• _Selected excerpt_:
-------------------------

Due: 06-09-2023 11:59:59 PM

The goal of this homework is for you to

• setup and get familiarized with the development environment, build tools, and homework submission process;
• review C basics by implementing a generic quick sort.
• get familar with C pointers

1. Homework Spec
2. Setup Dev Env & Run/Debug Your Program
3. CMakeFiles

There are many use cases where the data and the algorithms are separated. The algorithm only needs a few guarantees from the data, and that's it. Sorting is one example. Sorting is one of the most important algorithms in computer science. To sort an array of objects, all you need to know is how to compare two objects.

Some programming languages can provide for such needs. For example, Trait in Rust and Interface in Java. Instead of defining data fields, they only contain methods that you can use. An algorithm can declare the Trait it needs (Trait Objects in Rust). Any struct/class that satisfies a Trait or Interface can then be automatically adapted to this algorithm.

But C doesn't have such design...

Really? C is a powerful language famous for running the world. Many high-level features in OOP can be implemented in C... if you are good enough with pointers. If you still don't believe it, just think about how inheritance is implemented in C++: Ah yes, v-table!

-------------------------

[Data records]
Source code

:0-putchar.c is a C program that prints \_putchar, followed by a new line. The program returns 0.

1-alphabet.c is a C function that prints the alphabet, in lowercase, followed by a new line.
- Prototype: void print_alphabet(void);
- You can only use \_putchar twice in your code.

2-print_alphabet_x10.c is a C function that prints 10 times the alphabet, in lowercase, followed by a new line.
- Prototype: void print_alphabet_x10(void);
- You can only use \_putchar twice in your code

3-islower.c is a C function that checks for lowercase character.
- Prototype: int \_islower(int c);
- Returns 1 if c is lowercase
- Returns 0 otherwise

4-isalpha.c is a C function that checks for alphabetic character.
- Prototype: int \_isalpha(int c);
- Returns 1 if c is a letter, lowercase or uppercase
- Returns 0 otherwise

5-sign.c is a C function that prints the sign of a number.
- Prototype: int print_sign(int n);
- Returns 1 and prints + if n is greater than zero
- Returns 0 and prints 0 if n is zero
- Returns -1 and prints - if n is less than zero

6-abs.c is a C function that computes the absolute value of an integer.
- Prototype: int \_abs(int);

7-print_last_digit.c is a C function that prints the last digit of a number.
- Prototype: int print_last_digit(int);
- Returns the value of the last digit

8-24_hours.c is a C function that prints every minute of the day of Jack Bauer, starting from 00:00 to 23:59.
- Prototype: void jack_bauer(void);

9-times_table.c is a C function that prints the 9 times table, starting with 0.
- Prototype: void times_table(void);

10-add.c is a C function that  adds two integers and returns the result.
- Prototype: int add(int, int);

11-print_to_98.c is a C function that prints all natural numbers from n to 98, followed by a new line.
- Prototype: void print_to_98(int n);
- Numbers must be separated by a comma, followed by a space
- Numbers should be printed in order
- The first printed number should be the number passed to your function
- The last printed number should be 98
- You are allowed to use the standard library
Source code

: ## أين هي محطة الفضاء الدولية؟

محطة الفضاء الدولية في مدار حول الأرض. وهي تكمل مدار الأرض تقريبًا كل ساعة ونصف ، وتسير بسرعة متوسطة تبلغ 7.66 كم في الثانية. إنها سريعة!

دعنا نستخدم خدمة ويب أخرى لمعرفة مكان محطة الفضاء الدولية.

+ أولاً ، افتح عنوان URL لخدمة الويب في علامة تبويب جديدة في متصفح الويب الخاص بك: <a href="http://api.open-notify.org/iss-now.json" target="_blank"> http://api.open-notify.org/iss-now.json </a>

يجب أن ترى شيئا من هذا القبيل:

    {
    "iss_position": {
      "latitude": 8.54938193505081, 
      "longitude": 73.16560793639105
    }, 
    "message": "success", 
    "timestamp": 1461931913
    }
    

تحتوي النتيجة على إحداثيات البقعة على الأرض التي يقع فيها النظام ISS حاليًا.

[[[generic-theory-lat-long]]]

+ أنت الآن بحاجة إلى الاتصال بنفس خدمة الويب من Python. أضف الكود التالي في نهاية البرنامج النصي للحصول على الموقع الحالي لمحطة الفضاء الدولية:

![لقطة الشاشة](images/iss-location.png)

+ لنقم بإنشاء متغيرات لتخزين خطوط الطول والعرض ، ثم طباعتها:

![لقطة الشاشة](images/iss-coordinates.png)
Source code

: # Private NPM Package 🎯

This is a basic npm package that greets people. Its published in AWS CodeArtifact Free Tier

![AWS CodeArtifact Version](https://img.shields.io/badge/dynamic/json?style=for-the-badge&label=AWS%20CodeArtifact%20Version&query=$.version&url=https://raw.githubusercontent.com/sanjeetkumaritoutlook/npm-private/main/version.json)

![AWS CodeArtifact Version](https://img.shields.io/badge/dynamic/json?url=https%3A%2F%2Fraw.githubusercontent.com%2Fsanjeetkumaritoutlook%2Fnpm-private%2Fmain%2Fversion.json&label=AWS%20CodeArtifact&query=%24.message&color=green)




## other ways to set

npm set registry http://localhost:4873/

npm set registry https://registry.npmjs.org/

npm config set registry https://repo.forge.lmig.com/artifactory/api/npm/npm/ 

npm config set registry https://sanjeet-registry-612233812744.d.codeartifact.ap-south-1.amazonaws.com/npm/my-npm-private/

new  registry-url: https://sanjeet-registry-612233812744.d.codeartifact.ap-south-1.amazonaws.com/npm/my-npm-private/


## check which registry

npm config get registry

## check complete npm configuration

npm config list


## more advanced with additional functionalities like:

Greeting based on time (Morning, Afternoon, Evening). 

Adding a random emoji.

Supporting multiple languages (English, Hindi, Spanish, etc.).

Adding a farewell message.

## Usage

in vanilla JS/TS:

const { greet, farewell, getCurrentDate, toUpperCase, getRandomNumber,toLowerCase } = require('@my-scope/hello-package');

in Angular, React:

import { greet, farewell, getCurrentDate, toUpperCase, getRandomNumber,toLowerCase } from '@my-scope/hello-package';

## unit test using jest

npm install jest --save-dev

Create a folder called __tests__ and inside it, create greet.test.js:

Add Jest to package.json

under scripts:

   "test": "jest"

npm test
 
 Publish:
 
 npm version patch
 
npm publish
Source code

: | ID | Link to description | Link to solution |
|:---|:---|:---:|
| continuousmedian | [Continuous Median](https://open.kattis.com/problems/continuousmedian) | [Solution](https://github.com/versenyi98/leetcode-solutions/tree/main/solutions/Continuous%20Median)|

-------------------------

• _Work item_:
According to the homework description above, what is the only thing you need to know to sort an array of objects?

• _Written solution_:
How to compare two objects.